Landed residential properties are considered more stable than high-rise properties.

“At the right pricing level, landed residential properties, particularly terraced houses, have enjoyed favourable take-up rates,” it said. “We anticipate prices of landed residential properties to remain stable. If the unemployment rate increases, we expect high-end landed residential properties to undergo a price correction, while houses that are reasonably priced will [see prices] remain stable or reduce marginally.”

On the other hand, high-rise residential properties may see developers offering additional incentives post-Movement Control Order (MCO) to boost sales. Individuals may decide to sell their property below market value.

For retail shops, the report anticipates that occupancy rates will fall, as tenants may stop operations because of the uncertainty of the Covid-19 outbreak. This is compounded by the possibility that shoppers will not return so quickly, further exacerbating the pressure on retailers.

The hospitality sector has been hit hard and several hotels have already closed during the MCO period, as occupancy rates have fallen below 30%, the report said.

“Rental income from serviced apartments used as Airbnb or hotels/resorts will suffer a significant drop due to the Covid-19 outbreak.

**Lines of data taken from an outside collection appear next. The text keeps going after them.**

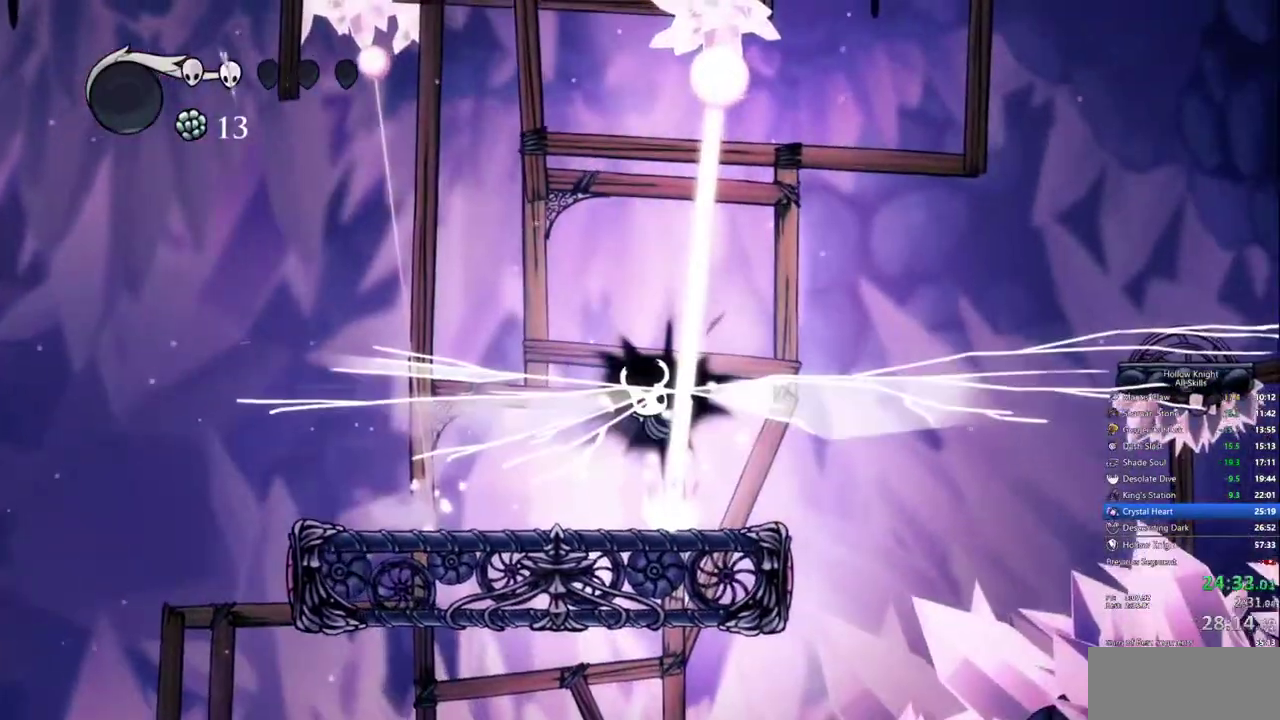
{"keys": ["right"], "events": [[83, "left", "up"], [133, "right", "down"]]}
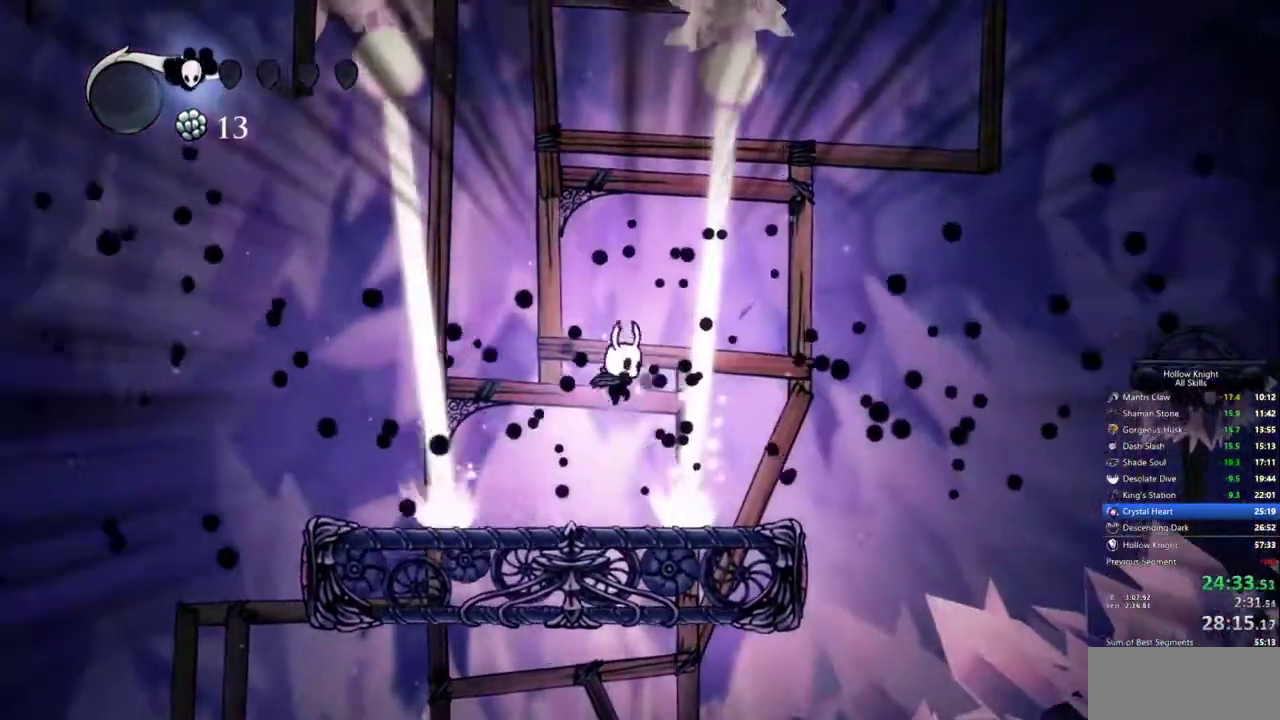
{"keys": ["jump", "right"], "events": [[283, "jump", "down"]]}
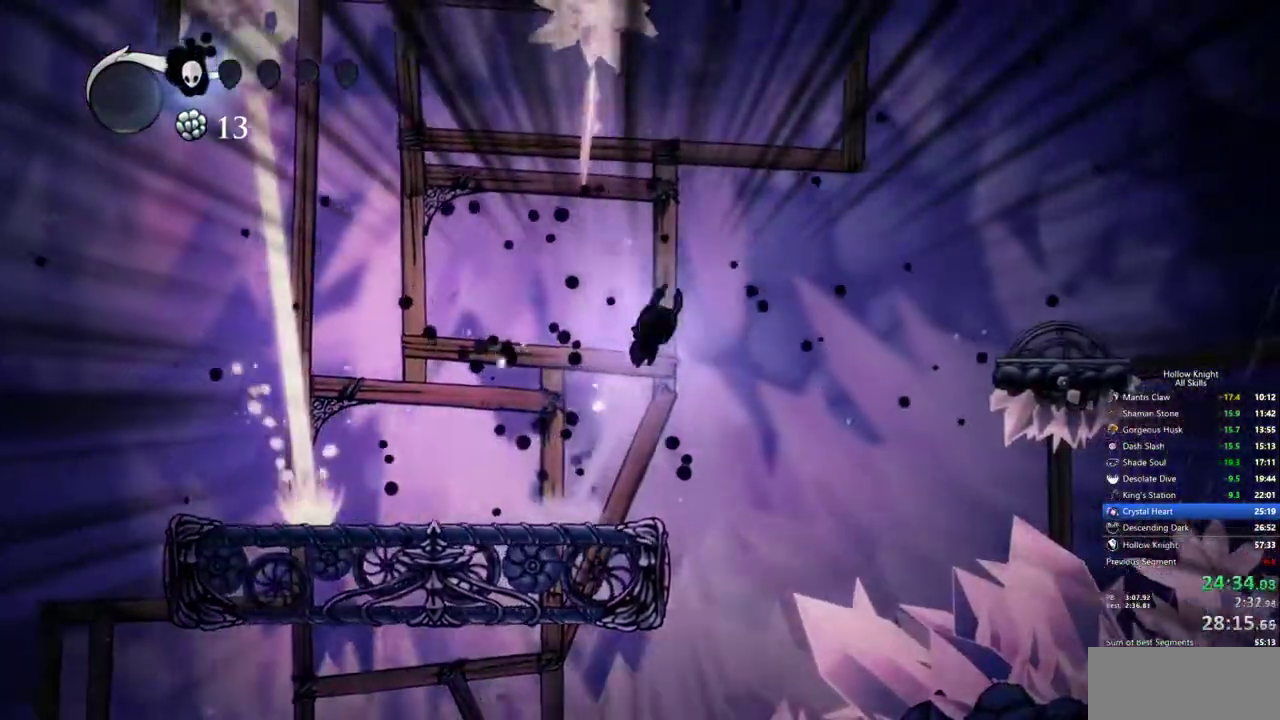
{"keys": ["right"], "events": [[217, "dash", "down"], [267, "jump", "up"], [450, "dash", "up"]]}
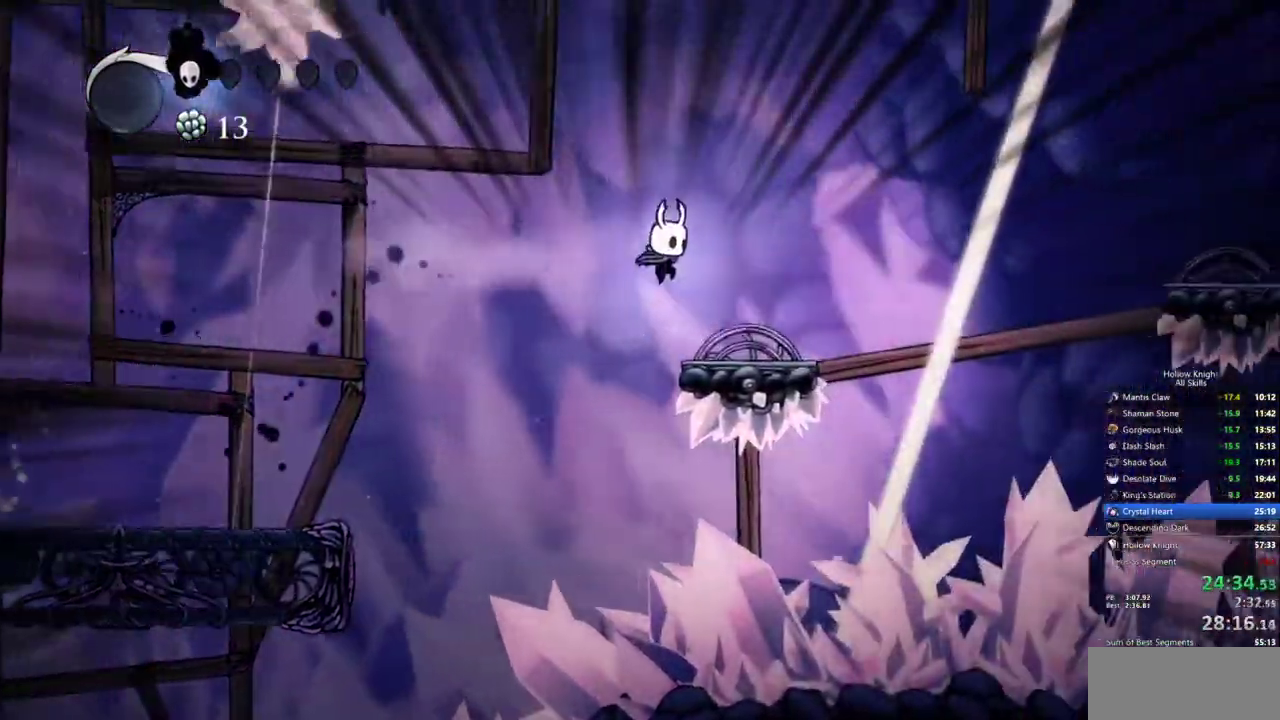
{"keys": ["jump", "right"], "events": [[317, "jump", "down"]]}
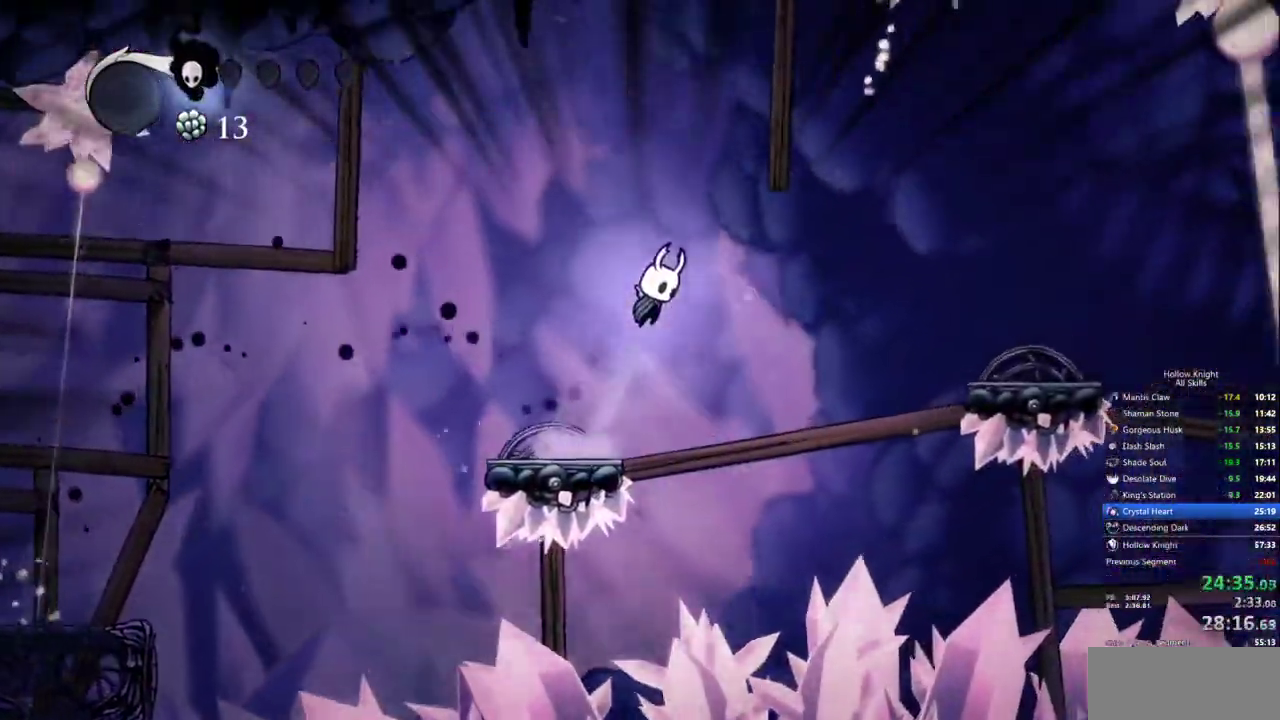
{"keys": ["right"], "events": [[150, "dash", "down"], [150, "jump", "up"], [283, "dash", "up"]]}
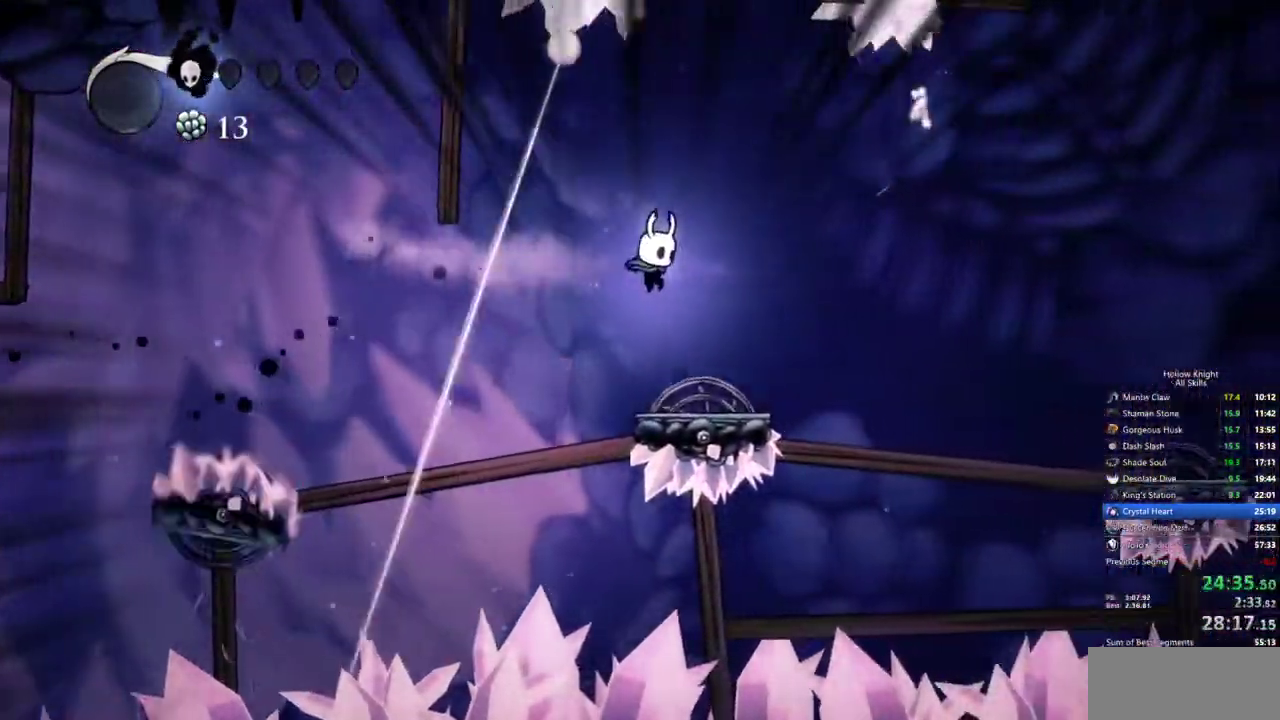
{"keys": ["dash", "right"], "events": [[300, "jump", "down"], [450, "dash", "down"], [500, "jump", "up"]]}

Owners that rely on rental income from Airbnb services [to] serve their monthly instalments will be at risk of defaulting on their loan payments when the moratorium ends,” it highlighted.

Purpose-built offices will also see a change as many companies that now offer work-from-home options reduce the need for large office space.

“We foresee requirements for office spaces [being reduced]. Rental for office spaces will also [fall] as tenants ask for discounts and rebates during the MCO and [possibly] tenancy renewal due to poor business prospects,” it said.

One bright spot the report highlighted will be industrial properties, as warehousing and logistic services will be in demand, thanks to the boom in online trading.